▶ **What to produce**
Please return the lines, both ends included, that run from the one containing "config to use for this codespace | [optional]" to the last line of the data below, exactly and alone.

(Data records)
- Opening Delimiter -

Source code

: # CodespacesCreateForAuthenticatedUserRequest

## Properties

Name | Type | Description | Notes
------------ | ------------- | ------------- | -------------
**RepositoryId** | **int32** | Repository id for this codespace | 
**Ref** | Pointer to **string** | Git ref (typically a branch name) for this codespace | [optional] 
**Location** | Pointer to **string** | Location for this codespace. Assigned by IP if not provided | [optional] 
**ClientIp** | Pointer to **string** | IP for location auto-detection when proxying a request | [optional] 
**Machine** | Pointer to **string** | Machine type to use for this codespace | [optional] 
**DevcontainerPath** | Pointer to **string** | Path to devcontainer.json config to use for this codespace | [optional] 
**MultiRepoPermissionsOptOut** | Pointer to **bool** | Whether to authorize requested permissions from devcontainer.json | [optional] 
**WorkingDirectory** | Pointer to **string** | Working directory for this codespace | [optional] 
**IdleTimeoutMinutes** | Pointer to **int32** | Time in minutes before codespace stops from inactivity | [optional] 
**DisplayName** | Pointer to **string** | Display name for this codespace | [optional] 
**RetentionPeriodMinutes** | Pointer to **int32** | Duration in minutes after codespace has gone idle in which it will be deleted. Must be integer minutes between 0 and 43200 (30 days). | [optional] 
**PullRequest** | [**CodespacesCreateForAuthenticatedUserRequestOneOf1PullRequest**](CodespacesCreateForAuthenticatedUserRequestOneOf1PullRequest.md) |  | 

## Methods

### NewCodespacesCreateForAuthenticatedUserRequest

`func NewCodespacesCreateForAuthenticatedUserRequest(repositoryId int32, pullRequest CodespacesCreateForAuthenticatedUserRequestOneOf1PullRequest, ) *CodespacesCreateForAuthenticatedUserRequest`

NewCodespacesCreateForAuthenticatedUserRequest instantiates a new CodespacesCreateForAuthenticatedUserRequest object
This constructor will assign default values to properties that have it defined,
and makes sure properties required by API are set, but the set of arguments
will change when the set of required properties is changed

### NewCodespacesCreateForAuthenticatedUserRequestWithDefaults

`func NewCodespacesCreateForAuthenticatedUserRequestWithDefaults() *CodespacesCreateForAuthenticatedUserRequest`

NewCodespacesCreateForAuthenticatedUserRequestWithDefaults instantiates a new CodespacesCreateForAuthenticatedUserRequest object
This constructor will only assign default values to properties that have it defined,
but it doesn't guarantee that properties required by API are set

- Closing Delimiter -

▶ **Written response**
**DevcontainerPath** | Pointer to **string** | Path to devcontainer.json config to use for this codespace | [optional] 
**MultiRepoPermissionsOptOut** | Pointer to **bool** | Whether to authorize requested permissions from devcontainer.json | [optional] 
**WorkingDirectory** | Pointer to **string** | Working directory for this codespace | [optional] 
**IdleTimeoutMinutes** | Pointer to **int32** | Time in minutes before codespace stops from inactivity | [optional] 
**DisplayName** | Pointer to **string** | Display name for this codespace | [optional] 
**RetentionPeriodMinutes** | Pointer to **int32** | Duration in minutes after codespace has gone idle in which it will be deleted. Must be integer minutes between 0 and 43200 (30 days). | [optional] 
**PullRequest** | [**CodespacesCreateForAuthenticatedUserRequestOneOf1PullRequest**](CodespacesCreateForAuthenticatedUserRequestOneOf1PullRequest.md) |  | 

## Methods

### NewCodespacesCreateForAuthenticatedUserRequest

`func NewCodespacesCreateForAuthenticatedUserRequest(repositoryId int32, pullRequest CodespacesCreateForAuthenticatedUserRequestOneOf1PullRequest, ) *CodespacesCreateForAuthenticatedUserRequest`

NewCodespacesCreateForAuthenticatedUserRequest instantiates a new CodespacesCreateForAuthenticatedUserRequest object
This constructor will assign default values to properties that have it defined,
and makes sure properties required by API are set, but the set of arguments
will change when the set of required properties is changed

### NewCodespacesCreateForAuthenticatedUserRequestWithDefaults

`func NewCodespacesCreateForAuthenticatedUserRequestWithDefaults() *CodespacesCreateForAuthenticatedUserRequest`

NewCodespacesCreateForAuthenticatedUserRequestWithDefaults instantiates a new CodespacesCreateForAuthenticatedUserRequest object
This constructor will only assign default values to properties that have it defined,
but it doesn't guarantee that properties required by API are set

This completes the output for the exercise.